§ Exercise aim: Your answer should consist of the lines below that hold the word "Gobierno".

[Transcribed page contents]
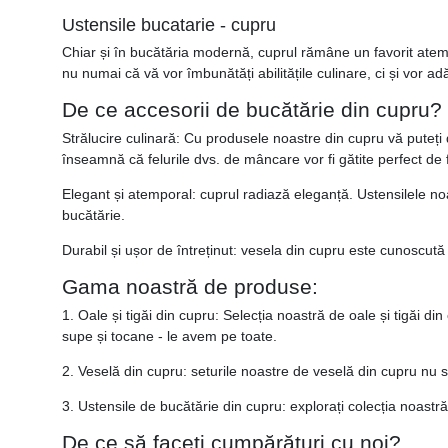
Ustensile bucatarie - cupru
Chiar și în bucătăria modernă, cuprul rămâne un favorit atemp
nu numai că vă vor îmbunătăți abilitățile culinare, ci și vor ad
De ce accesorii de bucătărie din cupru?
Strălucire culinară: Cu produsele noastre din cupru vă puteți d
înseamnă că felurile dvs. de mâncare vor fi gătite perfect de 
Elegant și atemporal: cuprul radiază eleganță. Ustensilele no
bucătărie.
Durabil și ușor de întreținut: vesela din cupru este cunoscută
Gama noastră de produse:
1. Oale și tigăi din cupru: Selecția noastră de oale și tigăi d
supe și tocane - le avem pe toate.
2. Veselă din cupru: seturile noastre de veselă din cupru nu s
3. Ustensile de bucătărie din cupru: explorați colecția noastră
De ce să faceți cumpărături cu noi?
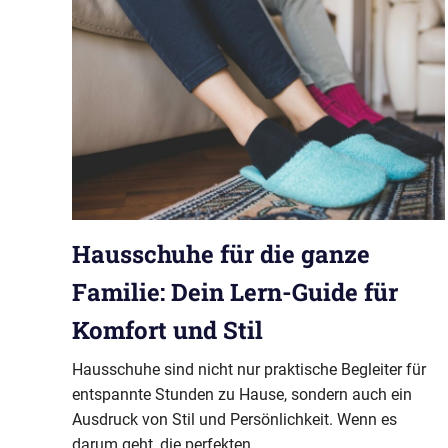
Hausschuhe für die ganze
Familie: Dein Lern-Guide für
Komfort und Stil
Hausschuhe sind nicht nur praktische Begleiter für
entspannte Stunden zu Hause, sondern auch ein
Ausdruck von Stil und Persönlichkeit. Wenn es
darum geht, die perfekten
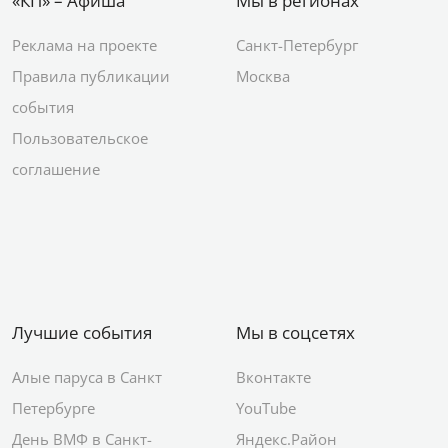
«КП» – Афиша
Мы в регионах
Реклама на проекте
Санкт-Петербург
Правила публикации
Москва
события
Пользовательское
соглашение
Лучшие события
Мы в соцсетях
Алые паруса в Санкт
Вконтакте
Петербурге
YouTube
День ВМФ в Санкт-
Яндекс.Район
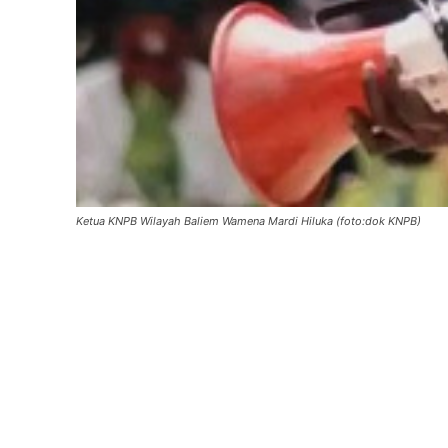
Ketua KNPB Wilayah Baliem Wamena Mardi Hiluka (foto:dok KNPB)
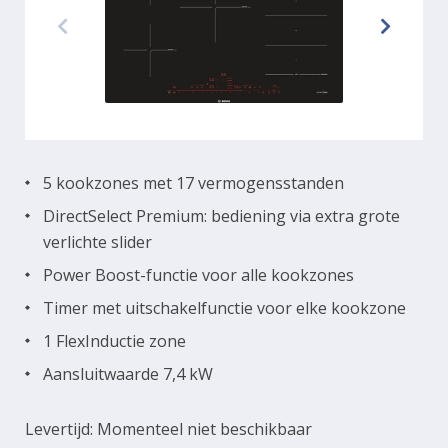
5 kookzones met 17 vermogensstanden
DirectSelect Premium: bediening via extra grote
verlichte slider
Power Boost-functie voor alle kookzones
Timer met uitschakelfunctie voor elke kookzone
1 FlexInductie zone
Aansluitwaarde 7,4 kW
Levertijd: Momenteel niet beschikbaar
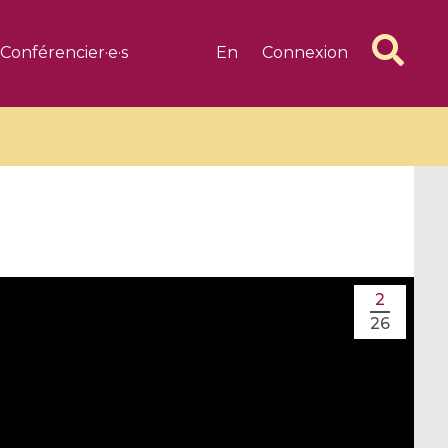
Conférencier·e·s
En
Connexion
6 videos
1 videos
2
d complex
CIMPA-CIRM Fellowships «
26
algébrique
Research in Residence »
Introduction to Dissipative
Dynamical Systems in Infinite
Dimensions and Their
Applications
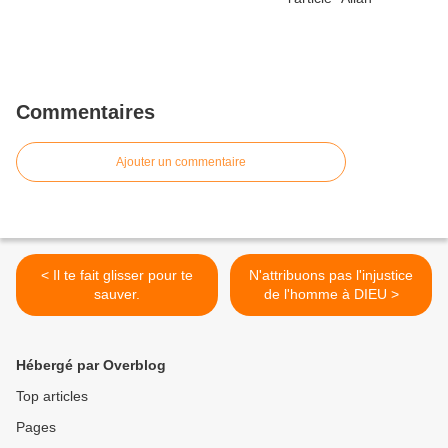
Commentaires
Ajouter un commentaire
< Il te fait glisser pour te
N'attribuons pas l'injustice
sauver.
de l'homme à DIEU >
Hébergé par Overblog
Top articles
Pages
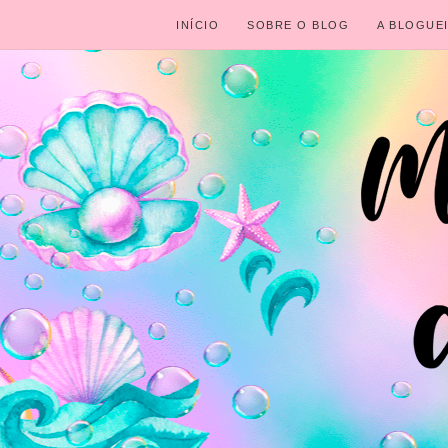
INÍCIO
SOBRE O BLOG
A BLOGUE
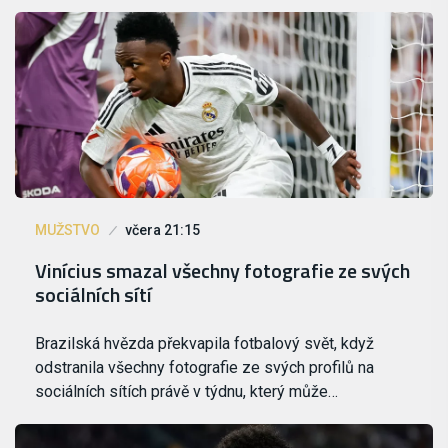
MUŽSTVO
včera 21:15
Vinícius smazal všechny fotografie ze svých
sociálních sítí
Brazilská hvězda překvapila fotbalový svět, když
odstranila všechny fotografie ze svých profilů na
sociálních sítích právě v týdnu, který může…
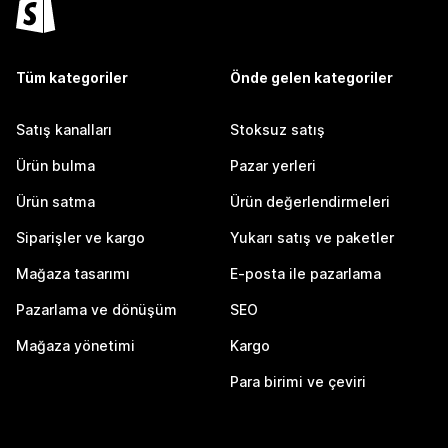
Tüm kategoriler
Önde gelen kategoriler
Satış kanalları
Stoksuz satış
Ürün bulma
Pazar yerleri
Ürün satma
Ürün değerlendirmeleri
Siparişler ve kargo
Yukarı satış ve paketler
Mağaza tasarımı
E-posta ile pazarlama
Pazarlama ve dönüşüm
SEO
Mağaza yönetimi
Kargo
Para birimi ve çeviri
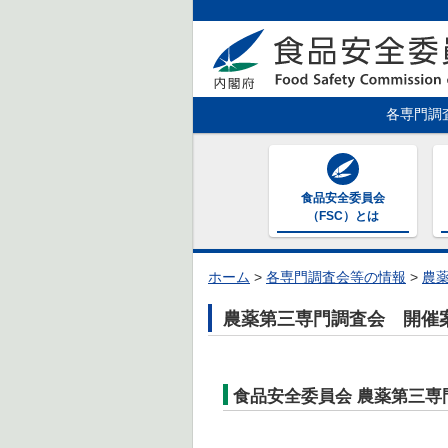
各専門調
食品安全委員会
（FSC）とは
ホーム
>
各専門調査会等の情報
>
農
農薬第三専門調査会 開催
食品安全委員会 農薬第三専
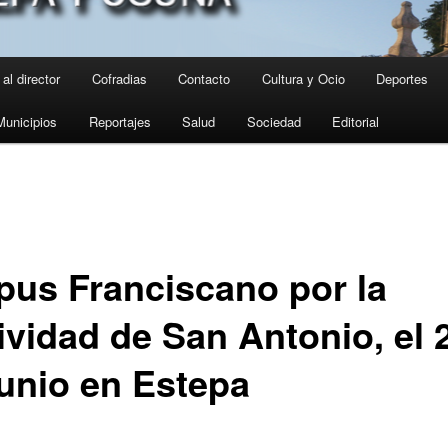
al director
Cofradias
Contacto
Cultura y Ocio
Deportes
Municipios
Reportajes
Salud
Sociedad
Editorial
pus Franciscano por la
ividad de San Antonio, el 
junio en Estepa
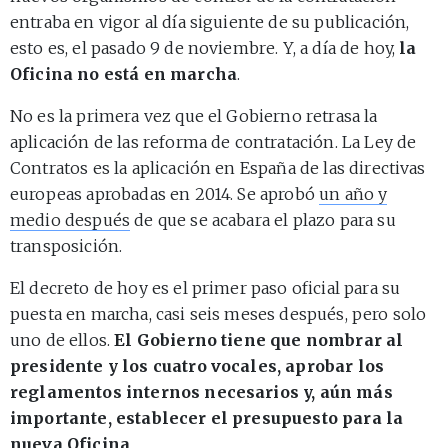
entraba en vigor al día siguiente de su publicación,
esto es, el pasado 9 de noviembre. Y, a día de hoy,
la
Oficina no está en marcha
.
No es la primera vez que el Gobierno retrasa la
aplicación de las reforma de contratación. La Ley de
Contratos es la aplicación en España de las directivas
europeas aprobadas en 2014. Se aprobó
un año y
medio después
de que se acabara el plazo para su
transposición.
El decreto de hoy es el primer paso oficial para su
puesta en marcha, casi seis meses después, pero solo
uno de ellos.
El Gobierno tiene que nombrar al
presidente y los cuatro vocales, aprobar los
reglamentos internos necesarios y, aún más
importante, establecer el presupuesto para la
nueva Oficina
.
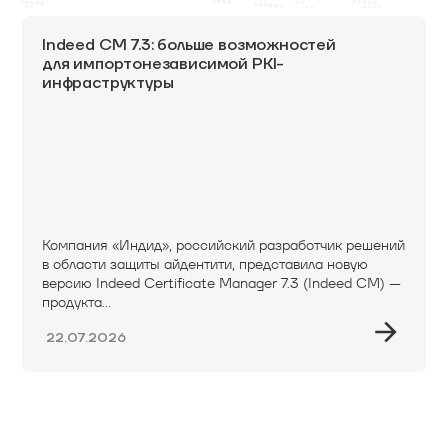
Indeed CM 7.3: больше возможностей
для импортонезависимой PKI-
инфраструктуры
Компания «Индид», российский разработчик решений
в области защиты айдентити, представила новую
версию Indeed Certificate Manager 7.3 (Indeed CM) —
продукта...
22.07.2026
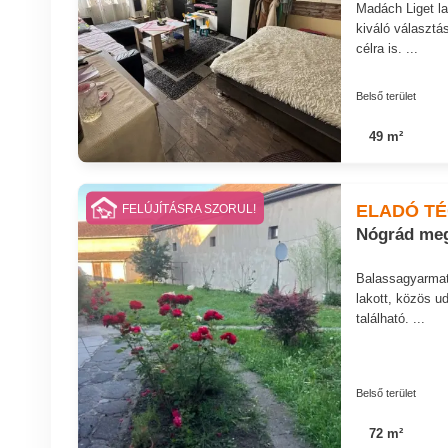
Madách Liget la
kiváló választá
célra is. ...
Belső terület
49 m²
ELADÓ T
FELÚJÍTÁSRA SZORUL!
Nógrád meg
Balassagyarmat 
lakott, közös ud
található. ...
Belső terület
72 m²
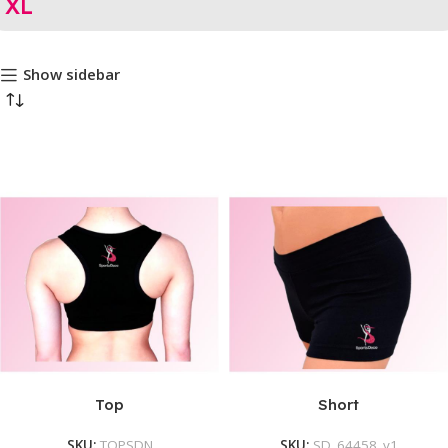
XL
Show sidebar
Top
Short
SKU:
TOPSDN
SKU:
SD_64458_v1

§ Solution to this task:
No es la primera vez que el Gobierno retrasa la
El Gobierno tiene que nombrar al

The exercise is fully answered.